L’inquiétude est palpable au sein de l’Union patronale des transporteurs de la Côte d’Azur (UPR-CA). Mais l’esprit reste combatif. « Nous rejetons fermement toute pression fiscale supplémentaire. C’est une vraie ligne rouge. Nous serons extrêmement vigilants », assène Franck Cannata, son président. Dans sa ligne de mire, une écotaxe remaniée dont l’ancêtre avait provoqué, en 2014, la crise des bonnets rouges. Baptisée R-Pass, elle se décline désormais au régional à la faveur de sa réinstauration votée fin octobre 2024 par la collectivité européenne d’Alsace, regroupant les départements du Bas-Rhin et du Haut-Rhin. D’ici à 2027, une redevance de 0,15 € par kilomètre adressera les poids lourds de plus de 3,5 tonnes qui emprunteront l’A35 (gratuite) dans le but d’alléger et de rééquilibrer un trafic de transit qui a bondi depuis la mise en place d’une fiscalité onéreuse sur les routes allemandes.
Tache d’huile ?
Cette réponse à une spécificité régionale, qui rapporterait jusqu’à 64 millions d’euros par an, pourrait-elle faire tache d’huile ? « C’est une évidence, avance-t-on au sein du syndicat. Nous sommes convaincus qu’elle va se développer dans d’autres régions, en particulier les frontalières, et donc descendre progressivement depuis l’Alsace pour arriver à Nice. » D’où la volonté du l’organisation patronale qui couvre les Alpes-Maritimes et le Var d’agir « très en amont et de montrer notre désaccord » au président de la Région Sud qui en a l’appréciation, à l’instar du versement mobilité. Cet autre sujet de crispation, qui prévoit 0,15% de taxation sur la masse salariale des entreprises de plus de 11 employés, fera lui l’objet d’une rencontre le 19 mars avec le cabinet de Renaud Muselier. « On vient nous rajouter une couche supplémentaire, un impôt de production qui impacte la création de valeur alors que le transporteur et l’entreprise en général ne sont plus en mesure d’absorber de nouvelles taxes. »
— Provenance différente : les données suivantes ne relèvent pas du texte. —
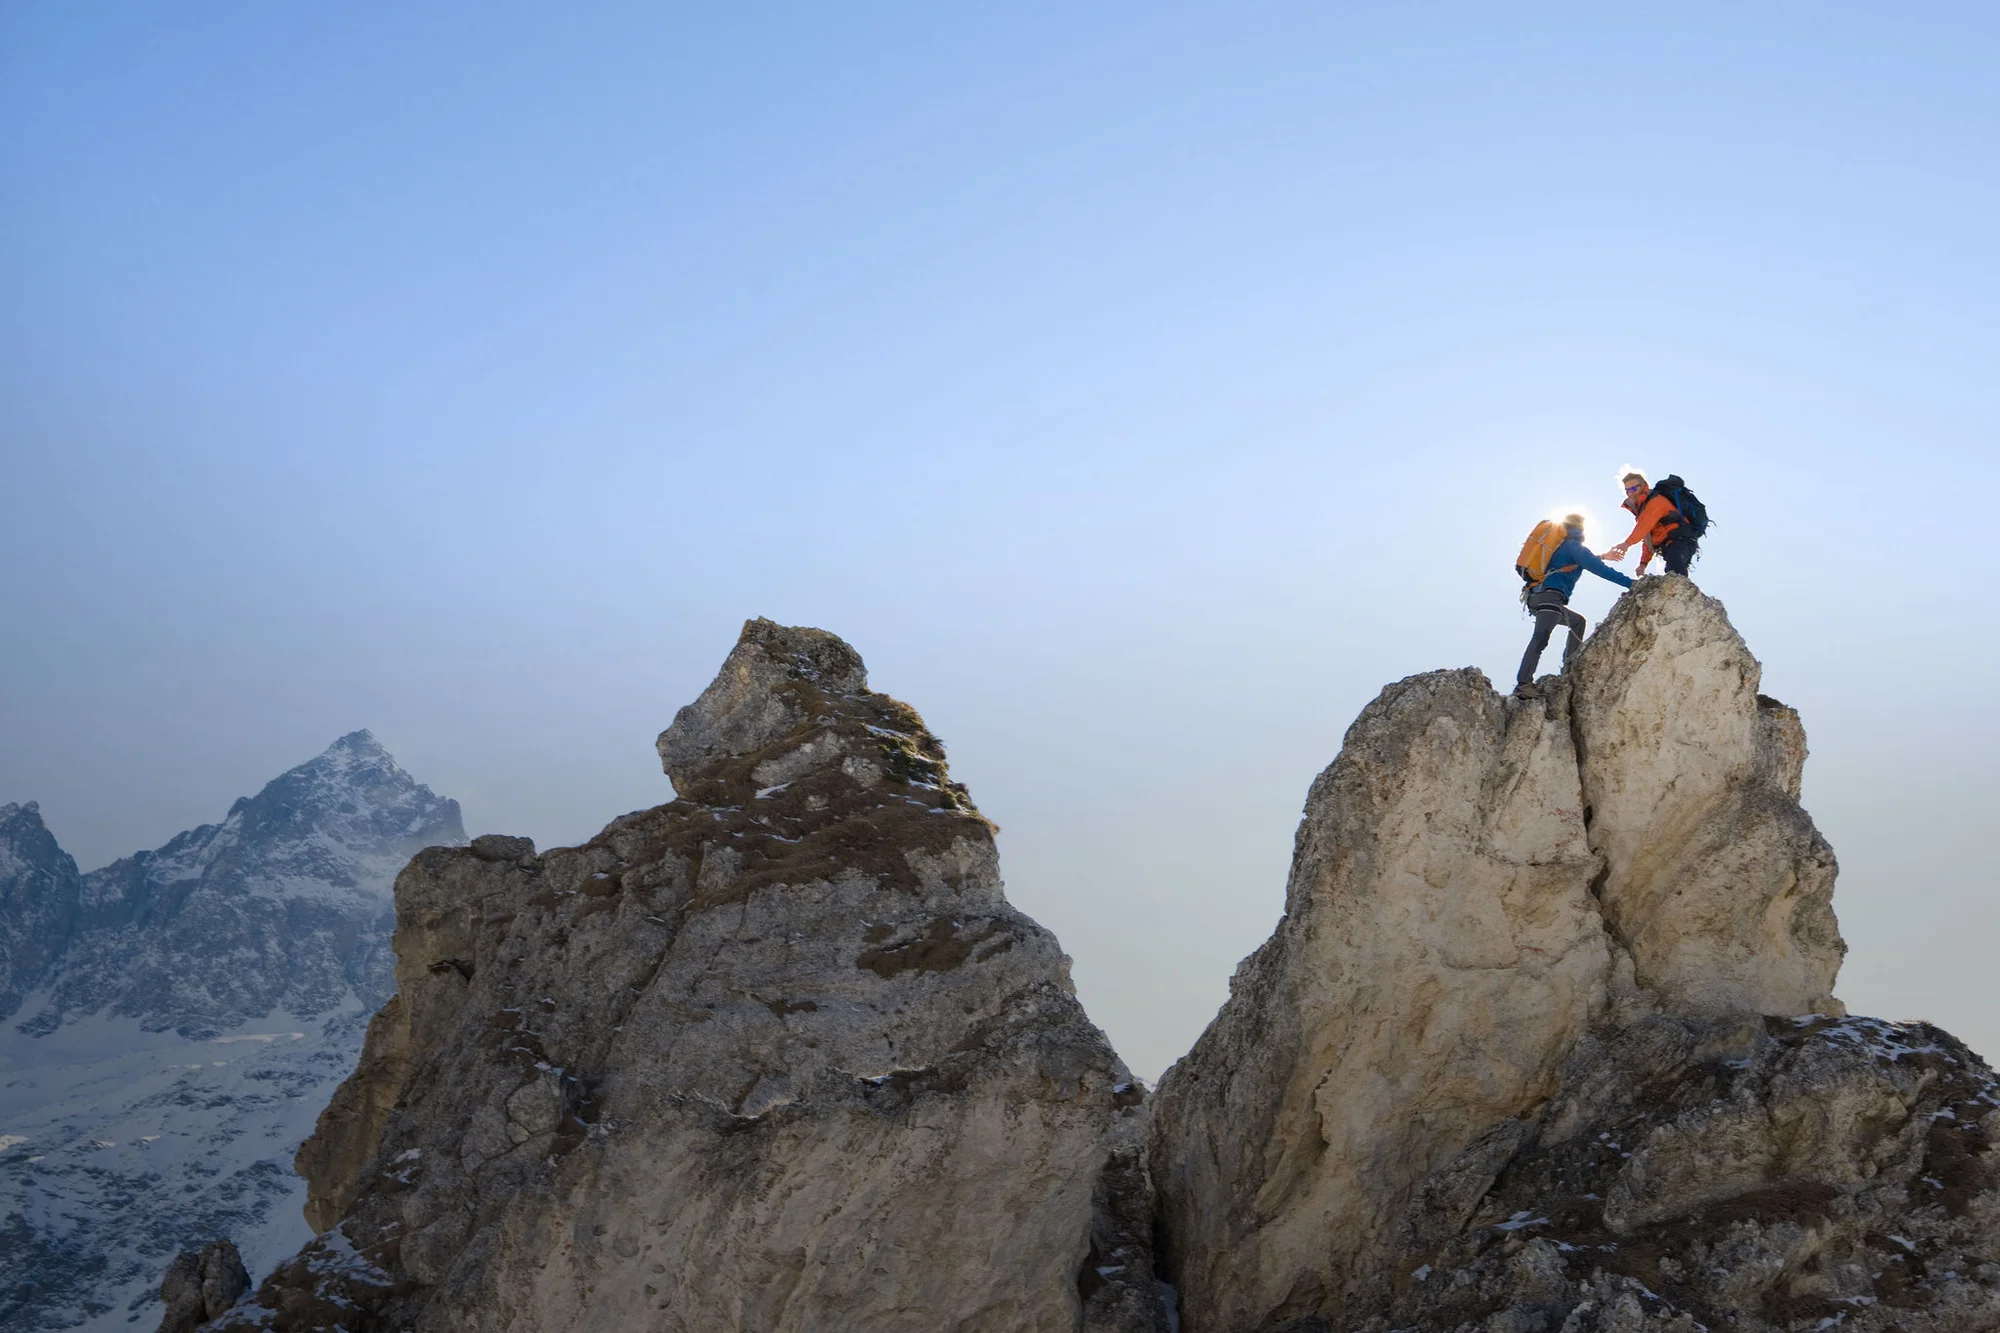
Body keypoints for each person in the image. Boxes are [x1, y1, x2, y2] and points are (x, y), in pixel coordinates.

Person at [1517, 514, 1634, 696]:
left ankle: (1569, 668)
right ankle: (1524, 685)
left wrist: (1603, 556)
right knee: (1540, 638)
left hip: (1536, 597)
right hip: (1551, 597)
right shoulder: (1574, 546)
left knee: (1577, 622)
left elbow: (1571, 563)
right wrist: (1632, 584)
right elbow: (1598, 569)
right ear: (1581, 529)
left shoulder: (1560, 547)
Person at [1604, 472, 1698, 576]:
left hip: (1681, 540)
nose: (1630, 493)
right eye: (1627, 491)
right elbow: (1648, 539)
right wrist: (1643, 564)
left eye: (1633, 489)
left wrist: (1626, 544)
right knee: (1673, 573)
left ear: (1643, 486)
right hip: (1672, 545)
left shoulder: (1656, 501)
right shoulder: (1643, 510)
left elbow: (1643, 527)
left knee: (1675, 573)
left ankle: (1682, 590)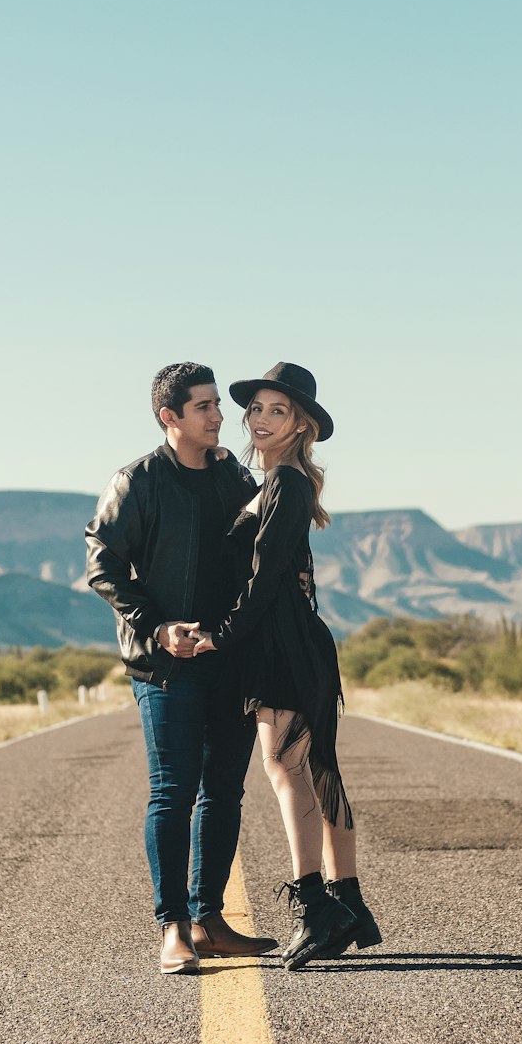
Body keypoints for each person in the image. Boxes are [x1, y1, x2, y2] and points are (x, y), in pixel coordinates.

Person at [85, 362, 279, 975]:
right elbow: (103, 565)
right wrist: (158, 625)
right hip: (163, 664)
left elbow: (260, 551)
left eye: (218, 403)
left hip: (228, 658)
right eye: (204, 407)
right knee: (174, 791)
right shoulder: (136, 481)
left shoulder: (232, 477)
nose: (220, 415)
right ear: (170, 417)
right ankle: (172, 927)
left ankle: (210, 921)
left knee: (224, 791)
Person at [193, 362, 381, 971]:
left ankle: (314, 907)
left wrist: (220, 639)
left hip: (282, 640)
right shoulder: (269, 482)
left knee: (284, 766)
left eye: (279, 410)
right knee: (316, 768)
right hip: (294, 635)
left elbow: (266, 576)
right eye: (258, 409)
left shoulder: (288, 484)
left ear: (301, 424)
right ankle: (346, 899)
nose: (262, 418)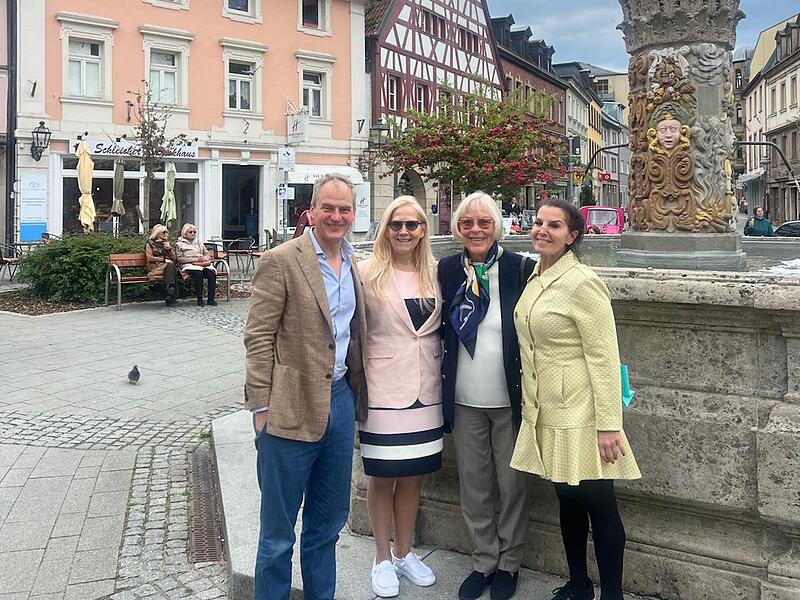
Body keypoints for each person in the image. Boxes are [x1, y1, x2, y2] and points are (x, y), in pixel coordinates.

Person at [244, 173, 368, 600]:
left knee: (327, 526)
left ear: (353, 213)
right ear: (311, 211)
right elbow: (259, 336)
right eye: (328, 208)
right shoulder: (282, 259)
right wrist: (261, 406)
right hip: (288, 406)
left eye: (345, 209)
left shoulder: (354, 262)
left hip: (338, 402)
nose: (336, 216)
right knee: (278, 535)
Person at [511, 199, 641, 600]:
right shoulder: (534, 276)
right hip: (547, 409)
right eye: (537, 223)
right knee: (567, 500)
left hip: (583, 412)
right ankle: (579, 584)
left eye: (554, 225)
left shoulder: (582, 281)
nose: (542, 230)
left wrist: (608, 425)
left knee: (600, 504)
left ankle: (612, 595)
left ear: (572, 235)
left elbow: (604, 357)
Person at [438, 191, 534, 600]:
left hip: (508, 398)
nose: (475, 229)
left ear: (497, 226)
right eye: (467, 223)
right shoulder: (446, 269)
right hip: (464, 397)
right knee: (473, 485)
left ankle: (510, 564)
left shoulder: (519, 268)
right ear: (458, 228)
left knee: (512, 485)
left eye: (483, 222)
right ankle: (484, 560)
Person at [358, 196, 443, 598]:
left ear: (423, 229)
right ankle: (381, 557)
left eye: (412, 224)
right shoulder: (366, 272)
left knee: (412, 474)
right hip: (382, 388)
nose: (404, 232)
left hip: (426, 391)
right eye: (396, 225)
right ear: (385, 229)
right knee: (382, 475)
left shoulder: (435, 272)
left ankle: (405, 552)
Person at [175, 223, 218, 307]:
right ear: (185, 233)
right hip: (189, 265)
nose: (193, 234)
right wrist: (194, 259)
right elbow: (179, 259)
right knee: (198, 274)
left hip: (202, 264)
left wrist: (204, 258)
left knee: (211, 274)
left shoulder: (199, 242)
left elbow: (207, 254)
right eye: (190, 232)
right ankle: (199, 299)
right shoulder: (179, 244)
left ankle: (211, 299)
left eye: (194, 232)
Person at [145, 224, 179, 306]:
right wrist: (164, 260)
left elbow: (174, 258)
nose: (166, 234)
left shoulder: (166, 244)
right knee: (171, 266)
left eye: (167, 232)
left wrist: (169, 249)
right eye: (163, 232)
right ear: (157, 233)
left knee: (171, 266)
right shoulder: (149, 244)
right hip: (155, 266)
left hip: (168, 268)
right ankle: (171, 294)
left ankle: (169, 291)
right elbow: (149, 258)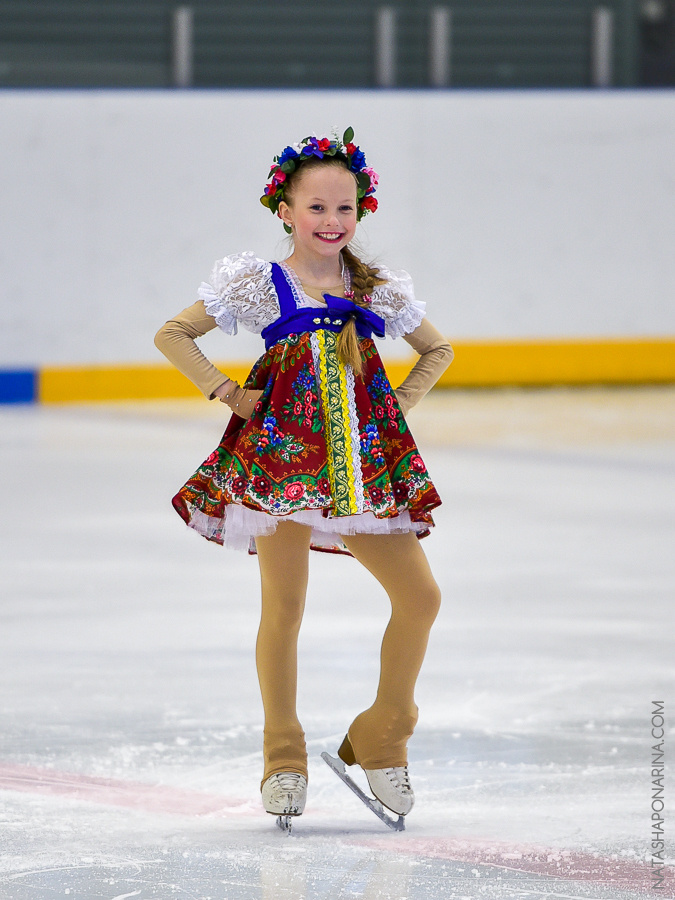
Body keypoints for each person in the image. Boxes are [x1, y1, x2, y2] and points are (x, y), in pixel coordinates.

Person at [154, 128, 453, 824]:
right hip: (277, 468)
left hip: (357, 473)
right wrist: (226, 392)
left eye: (344, 209)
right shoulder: (258, 285)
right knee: (284, 609)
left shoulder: (374, 289)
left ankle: (382, 735)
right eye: (316, 208)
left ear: (360, 211)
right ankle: (282, 758)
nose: (331, 222)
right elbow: (172, 333)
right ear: (284, 209)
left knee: (420, 598)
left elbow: (435, 349)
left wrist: (395, 407)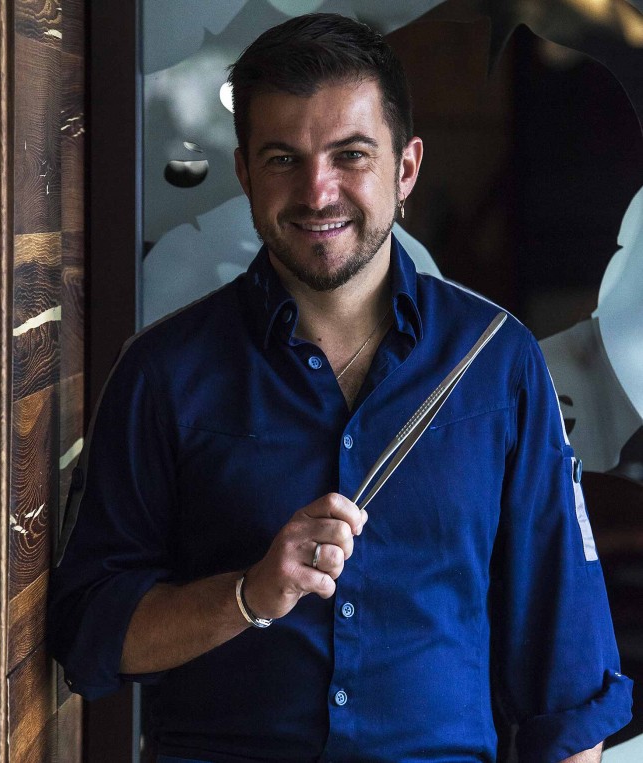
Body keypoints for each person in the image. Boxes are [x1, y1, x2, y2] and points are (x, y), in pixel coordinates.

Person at [48, 13, 632, 763]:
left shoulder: (498, 363)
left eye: (349, 155)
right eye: (283, 158)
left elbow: (566, 684)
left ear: (407, 168)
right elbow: (92, 632)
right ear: (244, 174)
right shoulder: (163, 372)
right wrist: (248, 595)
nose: (317, 191)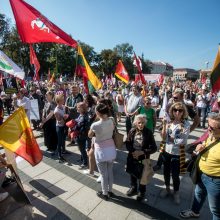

Des indicateurs dans le rouge
Il faut dire que le secteur du transport routier de marchandises est à la peine. Tous les indicateurs sont au plus bas selon le dernier baromètre publié par la Fédération nationale des transports routiers (FNTR) : une activité en baisse constante depuis mi-2022, un emploi qui stagne malgré des besoins non-pourvus, des investissements très en-deçà de leur niveau moyen. « 63% des chefs d’entreprises sont insatisfaits au regard de la situation actuelle, 19% dans l’expectative, détaille Franck Cannata. Les défaillances d’entreprises ont augmenté de 30% en 2024, ce qui représente 1.939 transporteurs en moins. 70% des procédures collectives se terminent par une liquidation judiciaire. » Celles-ci ne se limitent plus aux entreprises de moins de 20 salariés, elles s’étendent aussi aux structures bien établies. « C’est nouveau et inquiétant. » En cause, notamment, une baisse de volume d’activité de 15% et, selon le Comité national routier, une inflation de 5,5% des coûts d’exploitation en 2024 sous l’effet combiné de la hausse des salaires, des coûts matériels et des péages.
Perspectives en grève
Quid de 2025 ? Si Franck Cannata se dit optimiste par nature, il admet toutefois « une situation extrêmement compliquée », que la grève perlée des ports maritimes français amorcée à l’automne 2023 aggrave. « Ces mouvements sociaux déstabilisent tous les écosystèmes proches des ports. Toute la chaîne d’approvisionnement est touchée, ce qui se traduit pour les transporteurs par une augmentation des coûts en moyenne de 23%. » Par ailleurs, le président de l’UPR-CA souligne la désertion parfois irréversible des clients, échaudés par le manque de fiabilité des opérations portuaires. « La dernière fois que cela est arrivé, au début des années 2000, nous avons mis près de 15 ans à retrouver une stabilité économique. C’est une problématique majeure et a priori durable, car on ne voit pas poindre de signes d’amélioration. » Peut-être l’appel paru ce 7 mars des fédérations professionnelles maritimes et logistiques à la mise en place immédiate d’une cellule interministérielle de coordination sera-t-il entendu, et permettra d’atténuer une situation qui « met en péril le dynamisme économique français ».